If anyone else has a splitter they could bring, that would also help. 




Domannhal, thanks for the update. Have a great time abroad in Gambia. :wink:  

See you all soon.
Norm


----------



## Jezport (Jun 19, 2008)

Is anyone else bringing children?


----------



## UncleNorm (May 1, 2005)

Jezport said:


> Is anyone else bringing children?


Jessica will be there for some of the time. Our daughter Katie (as in cousinkatie), aged 30, might make an appearance... :roll:

Is that it... sounds like an adult only rally. It could be though, that we invite our two grandsons ( 10 & 8 ) to spend some time with us. Yet to be arranged.


----------



## suedew (May 10, 2005)

Jezport said:


> Is anyone else bringing children?


Does John count :lol: :lol: :lol: :lol: 
Sue


----------



## cousinkatie (Sep 3, 2009)

WOW!!! It's so nice to still be classed as a child at the age of 30! Does that mean I can still rely on my parents (Unclenorm and Auntiesandra) to pay for my alcohol?!! 
:wink:  :thumbleft: :lilangel:


----------



## motorhomer2 (May 9, 2005)

artona said:


> we will have to use some hookup splitters.
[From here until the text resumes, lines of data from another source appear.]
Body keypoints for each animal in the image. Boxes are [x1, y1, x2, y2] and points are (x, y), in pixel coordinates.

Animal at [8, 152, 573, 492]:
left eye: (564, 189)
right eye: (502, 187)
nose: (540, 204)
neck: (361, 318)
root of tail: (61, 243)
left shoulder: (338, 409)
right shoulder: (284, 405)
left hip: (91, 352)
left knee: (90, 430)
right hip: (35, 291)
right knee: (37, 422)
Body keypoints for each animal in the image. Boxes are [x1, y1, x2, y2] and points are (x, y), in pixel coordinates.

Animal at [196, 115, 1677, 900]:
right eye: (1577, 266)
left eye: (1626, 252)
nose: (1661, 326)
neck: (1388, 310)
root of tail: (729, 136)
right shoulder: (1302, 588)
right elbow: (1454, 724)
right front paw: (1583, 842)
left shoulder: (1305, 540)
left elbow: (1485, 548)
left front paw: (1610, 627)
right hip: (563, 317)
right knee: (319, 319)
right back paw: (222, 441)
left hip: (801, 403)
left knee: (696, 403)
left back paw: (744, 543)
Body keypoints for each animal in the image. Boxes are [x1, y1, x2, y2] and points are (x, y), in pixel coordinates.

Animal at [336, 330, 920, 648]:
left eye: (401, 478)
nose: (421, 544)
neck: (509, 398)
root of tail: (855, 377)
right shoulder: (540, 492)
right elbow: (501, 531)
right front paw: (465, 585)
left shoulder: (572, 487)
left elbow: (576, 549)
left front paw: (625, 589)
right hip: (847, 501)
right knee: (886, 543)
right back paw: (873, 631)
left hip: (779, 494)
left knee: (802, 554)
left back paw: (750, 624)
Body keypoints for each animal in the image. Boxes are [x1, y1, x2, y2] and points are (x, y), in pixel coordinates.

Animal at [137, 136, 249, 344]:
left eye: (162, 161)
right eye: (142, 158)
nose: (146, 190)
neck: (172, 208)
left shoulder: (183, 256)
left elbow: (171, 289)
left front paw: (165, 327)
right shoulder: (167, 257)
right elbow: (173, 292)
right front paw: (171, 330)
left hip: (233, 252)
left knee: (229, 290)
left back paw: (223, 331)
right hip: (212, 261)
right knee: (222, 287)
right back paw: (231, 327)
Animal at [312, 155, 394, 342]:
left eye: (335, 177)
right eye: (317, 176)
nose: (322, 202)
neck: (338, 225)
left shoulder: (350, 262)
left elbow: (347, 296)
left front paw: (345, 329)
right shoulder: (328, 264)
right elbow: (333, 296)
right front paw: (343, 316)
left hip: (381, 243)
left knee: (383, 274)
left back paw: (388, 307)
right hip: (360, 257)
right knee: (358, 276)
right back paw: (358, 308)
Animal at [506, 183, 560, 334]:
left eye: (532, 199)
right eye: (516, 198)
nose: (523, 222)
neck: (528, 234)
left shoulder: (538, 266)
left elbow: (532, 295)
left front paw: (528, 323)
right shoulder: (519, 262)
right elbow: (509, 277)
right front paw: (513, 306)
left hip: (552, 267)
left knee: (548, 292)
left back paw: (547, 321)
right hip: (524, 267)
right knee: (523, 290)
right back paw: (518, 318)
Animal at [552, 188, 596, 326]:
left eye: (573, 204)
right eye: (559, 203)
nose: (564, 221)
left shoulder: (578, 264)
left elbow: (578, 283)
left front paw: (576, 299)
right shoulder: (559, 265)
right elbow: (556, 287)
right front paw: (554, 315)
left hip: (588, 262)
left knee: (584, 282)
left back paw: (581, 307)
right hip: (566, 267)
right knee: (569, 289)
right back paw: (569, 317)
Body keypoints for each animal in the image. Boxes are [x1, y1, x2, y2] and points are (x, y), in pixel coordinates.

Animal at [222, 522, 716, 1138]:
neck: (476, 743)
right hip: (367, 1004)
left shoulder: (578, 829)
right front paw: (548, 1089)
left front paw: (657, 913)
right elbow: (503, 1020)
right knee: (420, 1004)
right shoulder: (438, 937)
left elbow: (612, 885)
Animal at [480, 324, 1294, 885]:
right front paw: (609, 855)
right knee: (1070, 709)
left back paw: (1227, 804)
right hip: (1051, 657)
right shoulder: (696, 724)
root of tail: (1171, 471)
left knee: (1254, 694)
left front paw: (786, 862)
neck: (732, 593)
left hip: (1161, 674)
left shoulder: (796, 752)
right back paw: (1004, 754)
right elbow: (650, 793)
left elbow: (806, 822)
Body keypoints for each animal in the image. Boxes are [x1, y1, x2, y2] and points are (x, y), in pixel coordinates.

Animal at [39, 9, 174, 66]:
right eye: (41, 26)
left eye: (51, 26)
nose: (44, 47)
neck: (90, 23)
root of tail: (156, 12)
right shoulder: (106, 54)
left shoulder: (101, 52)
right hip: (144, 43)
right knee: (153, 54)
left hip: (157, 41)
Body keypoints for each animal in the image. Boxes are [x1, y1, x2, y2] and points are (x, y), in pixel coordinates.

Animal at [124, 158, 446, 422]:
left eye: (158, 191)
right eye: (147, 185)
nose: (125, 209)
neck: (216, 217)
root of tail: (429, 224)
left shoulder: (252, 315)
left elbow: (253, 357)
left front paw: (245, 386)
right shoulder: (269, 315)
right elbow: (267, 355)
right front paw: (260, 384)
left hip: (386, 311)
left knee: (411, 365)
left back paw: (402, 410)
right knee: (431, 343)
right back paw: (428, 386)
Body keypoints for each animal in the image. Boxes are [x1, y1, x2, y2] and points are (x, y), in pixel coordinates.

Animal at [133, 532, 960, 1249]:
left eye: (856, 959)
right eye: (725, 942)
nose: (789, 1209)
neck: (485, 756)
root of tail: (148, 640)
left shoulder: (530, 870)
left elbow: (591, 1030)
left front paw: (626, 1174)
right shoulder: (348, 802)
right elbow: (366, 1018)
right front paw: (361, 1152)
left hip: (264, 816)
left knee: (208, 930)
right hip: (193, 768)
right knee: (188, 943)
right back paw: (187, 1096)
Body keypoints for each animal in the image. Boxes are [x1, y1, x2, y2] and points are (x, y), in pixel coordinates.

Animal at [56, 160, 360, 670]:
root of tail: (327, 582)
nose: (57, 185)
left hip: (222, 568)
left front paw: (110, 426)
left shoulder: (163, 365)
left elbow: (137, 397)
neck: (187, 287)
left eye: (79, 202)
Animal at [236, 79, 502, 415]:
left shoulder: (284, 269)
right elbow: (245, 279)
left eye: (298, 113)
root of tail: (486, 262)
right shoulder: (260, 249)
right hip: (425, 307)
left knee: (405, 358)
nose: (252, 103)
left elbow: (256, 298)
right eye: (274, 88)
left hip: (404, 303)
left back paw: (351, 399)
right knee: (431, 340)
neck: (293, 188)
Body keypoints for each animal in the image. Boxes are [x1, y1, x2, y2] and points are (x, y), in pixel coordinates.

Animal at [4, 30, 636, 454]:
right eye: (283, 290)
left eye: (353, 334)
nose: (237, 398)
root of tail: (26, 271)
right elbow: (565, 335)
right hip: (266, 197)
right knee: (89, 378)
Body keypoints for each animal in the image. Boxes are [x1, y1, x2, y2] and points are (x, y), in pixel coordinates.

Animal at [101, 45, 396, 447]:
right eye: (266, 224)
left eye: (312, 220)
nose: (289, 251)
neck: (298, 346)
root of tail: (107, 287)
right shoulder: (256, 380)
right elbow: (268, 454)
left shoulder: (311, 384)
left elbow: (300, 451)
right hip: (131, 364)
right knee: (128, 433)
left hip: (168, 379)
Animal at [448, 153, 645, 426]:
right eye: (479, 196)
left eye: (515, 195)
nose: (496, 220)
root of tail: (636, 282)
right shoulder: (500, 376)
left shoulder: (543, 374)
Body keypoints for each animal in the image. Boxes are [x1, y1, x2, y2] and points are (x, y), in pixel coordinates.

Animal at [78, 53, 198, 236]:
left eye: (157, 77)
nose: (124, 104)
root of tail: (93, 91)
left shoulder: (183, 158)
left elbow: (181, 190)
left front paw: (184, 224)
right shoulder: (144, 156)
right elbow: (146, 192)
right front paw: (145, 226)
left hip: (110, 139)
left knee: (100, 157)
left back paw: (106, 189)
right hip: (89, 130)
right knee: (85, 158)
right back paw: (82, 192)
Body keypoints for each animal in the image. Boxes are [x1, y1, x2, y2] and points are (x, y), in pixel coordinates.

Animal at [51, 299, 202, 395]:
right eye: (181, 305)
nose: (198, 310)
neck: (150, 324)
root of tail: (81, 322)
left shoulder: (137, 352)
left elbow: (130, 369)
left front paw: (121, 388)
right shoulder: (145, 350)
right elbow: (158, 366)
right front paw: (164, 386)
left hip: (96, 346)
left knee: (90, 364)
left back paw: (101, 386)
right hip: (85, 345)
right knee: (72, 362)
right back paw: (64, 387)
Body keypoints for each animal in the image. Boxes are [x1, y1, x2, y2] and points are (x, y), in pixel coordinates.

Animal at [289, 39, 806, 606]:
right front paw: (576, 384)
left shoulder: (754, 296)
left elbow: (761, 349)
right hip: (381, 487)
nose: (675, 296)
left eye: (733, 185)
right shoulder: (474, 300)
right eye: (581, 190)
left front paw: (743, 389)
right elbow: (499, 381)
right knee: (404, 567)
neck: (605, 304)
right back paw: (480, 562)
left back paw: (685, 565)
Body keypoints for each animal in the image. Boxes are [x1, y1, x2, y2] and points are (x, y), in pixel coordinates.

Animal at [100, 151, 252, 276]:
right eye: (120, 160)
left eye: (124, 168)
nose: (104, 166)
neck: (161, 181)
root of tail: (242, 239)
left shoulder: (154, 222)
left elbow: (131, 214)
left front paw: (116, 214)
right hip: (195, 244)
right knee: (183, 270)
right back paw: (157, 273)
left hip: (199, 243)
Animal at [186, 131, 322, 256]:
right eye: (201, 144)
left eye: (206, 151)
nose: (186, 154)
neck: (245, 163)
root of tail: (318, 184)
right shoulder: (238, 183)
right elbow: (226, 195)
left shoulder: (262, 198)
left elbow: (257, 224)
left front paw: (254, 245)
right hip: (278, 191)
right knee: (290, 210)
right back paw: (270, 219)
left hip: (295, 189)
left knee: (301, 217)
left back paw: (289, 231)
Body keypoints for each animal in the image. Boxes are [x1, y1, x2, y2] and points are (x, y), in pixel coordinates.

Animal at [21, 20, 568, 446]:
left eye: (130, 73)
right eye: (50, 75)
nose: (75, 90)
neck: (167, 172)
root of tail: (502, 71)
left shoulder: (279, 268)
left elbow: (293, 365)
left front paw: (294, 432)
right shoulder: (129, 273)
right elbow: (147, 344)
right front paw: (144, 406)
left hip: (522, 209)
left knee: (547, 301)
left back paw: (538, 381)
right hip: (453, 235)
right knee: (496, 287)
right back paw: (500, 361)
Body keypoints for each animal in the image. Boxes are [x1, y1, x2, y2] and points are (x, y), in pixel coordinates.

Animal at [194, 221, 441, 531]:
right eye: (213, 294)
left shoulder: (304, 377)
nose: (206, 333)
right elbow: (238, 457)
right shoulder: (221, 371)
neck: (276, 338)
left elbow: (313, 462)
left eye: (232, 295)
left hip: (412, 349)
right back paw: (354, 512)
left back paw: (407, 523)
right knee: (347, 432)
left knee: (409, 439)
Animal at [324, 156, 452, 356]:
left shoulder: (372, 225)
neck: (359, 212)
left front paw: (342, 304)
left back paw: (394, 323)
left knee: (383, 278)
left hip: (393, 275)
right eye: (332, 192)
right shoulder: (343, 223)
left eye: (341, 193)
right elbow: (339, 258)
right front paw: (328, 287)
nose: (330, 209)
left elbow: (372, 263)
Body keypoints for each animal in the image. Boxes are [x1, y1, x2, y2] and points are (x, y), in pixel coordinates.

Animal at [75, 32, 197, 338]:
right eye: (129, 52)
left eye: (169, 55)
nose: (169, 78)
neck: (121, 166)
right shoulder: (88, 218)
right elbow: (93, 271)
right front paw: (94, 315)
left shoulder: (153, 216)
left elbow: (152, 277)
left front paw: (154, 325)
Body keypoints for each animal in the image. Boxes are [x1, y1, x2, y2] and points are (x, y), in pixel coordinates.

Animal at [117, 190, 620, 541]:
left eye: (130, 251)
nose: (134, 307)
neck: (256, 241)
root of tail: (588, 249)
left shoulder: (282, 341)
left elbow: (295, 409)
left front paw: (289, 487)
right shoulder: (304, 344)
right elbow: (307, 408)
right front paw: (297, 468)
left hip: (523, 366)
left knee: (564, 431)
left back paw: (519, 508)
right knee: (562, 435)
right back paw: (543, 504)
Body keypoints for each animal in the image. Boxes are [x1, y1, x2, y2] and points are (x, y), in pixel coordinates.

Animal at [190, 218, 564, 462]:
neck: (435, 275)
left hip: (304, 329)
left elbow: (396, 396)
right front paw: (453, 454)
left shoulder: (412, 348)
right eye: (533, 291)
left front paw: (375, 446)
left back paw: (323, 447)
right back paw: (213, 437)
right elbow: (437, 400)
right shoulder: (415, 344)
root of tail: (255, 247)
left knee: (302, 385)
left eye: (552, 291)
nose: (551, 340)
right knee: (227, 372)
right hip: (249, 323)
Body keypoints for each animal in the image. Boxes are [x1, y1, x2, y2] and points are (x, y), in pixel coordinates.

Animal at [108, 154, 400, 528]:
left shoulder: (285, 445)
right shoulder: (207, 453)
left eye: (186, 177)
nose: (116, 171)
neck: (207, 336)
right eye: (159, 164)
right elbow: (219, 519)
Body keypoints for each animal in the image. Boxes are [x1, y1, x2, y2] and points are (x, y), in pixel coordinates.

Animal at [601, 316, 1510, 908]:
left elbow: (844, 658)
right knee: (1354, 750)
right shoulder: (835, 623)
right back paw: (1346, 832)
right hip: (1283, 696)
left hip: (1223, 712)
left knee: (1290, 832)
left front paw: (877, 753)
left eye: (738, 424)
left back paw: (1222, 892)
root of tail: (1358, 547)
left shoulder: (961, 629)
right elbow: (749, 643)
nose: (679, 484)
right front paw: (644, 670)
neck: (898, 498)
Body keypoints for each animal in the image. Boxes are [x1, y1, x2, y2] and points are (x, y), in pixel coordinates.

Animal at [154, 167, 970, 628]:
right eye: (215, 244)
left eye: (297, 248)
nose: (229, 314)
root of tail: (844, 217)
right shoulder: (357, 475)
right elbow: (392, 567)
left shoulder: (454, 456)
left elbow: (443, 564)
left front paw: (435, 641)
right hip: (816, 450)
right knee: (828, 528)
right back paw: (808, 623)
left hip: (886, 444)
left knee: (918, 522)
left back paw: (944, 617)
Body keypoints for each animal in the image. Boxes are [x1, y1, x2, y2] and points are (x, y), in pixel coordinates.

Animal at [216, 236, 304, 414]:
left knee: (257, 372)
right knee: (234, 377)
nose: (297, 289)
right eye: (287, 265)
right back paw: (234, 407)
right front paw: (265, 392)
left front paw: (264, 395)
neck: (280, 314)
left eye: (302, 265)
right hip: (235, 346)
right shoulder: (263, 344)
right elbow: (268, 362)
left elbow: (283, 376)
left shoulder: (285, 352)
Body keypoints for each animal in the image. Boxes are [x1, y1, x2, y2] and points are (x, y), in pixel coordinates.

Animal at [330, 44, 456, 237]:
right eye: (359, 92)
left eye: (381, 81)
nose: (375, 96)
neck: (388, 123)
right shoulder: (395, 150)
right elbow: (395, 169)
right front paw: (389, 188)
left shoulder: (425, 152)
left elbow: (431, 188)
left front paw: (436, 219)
Does anyone have any?
> 
> stew


Hello Stew

yes we have one

Motorhomer


----------



## patp (Apr 30, 2007)

We are bringing our small genny for emergencies. Promise we won't run it at unsocial hours  
Jezport = no sorry just Chris I am afraid :roll:


----------



## artona (Jan 19, 2006)

cousinkatie said:


> WOW!!! It's so nice to still be classed as a child at the age of 30! Does that mean I can still rely on my parents (Unclenorm and Auntiesandra) to pay for my alcohol?!!
> :wink:  :thumbleft: :lilangel:


They would be happy to Katie but as responsible parents we will not be allowing our children alcohol at this rally, sorry :lol: :lol: :lol:


----------



## artona (Jan 19, 2006)

motorhomer2 said:


> artona said:
> 
> 
> > we will have to use some hookup splitters. Does anyone have any?
> ...


superb, many thanks

stew


----------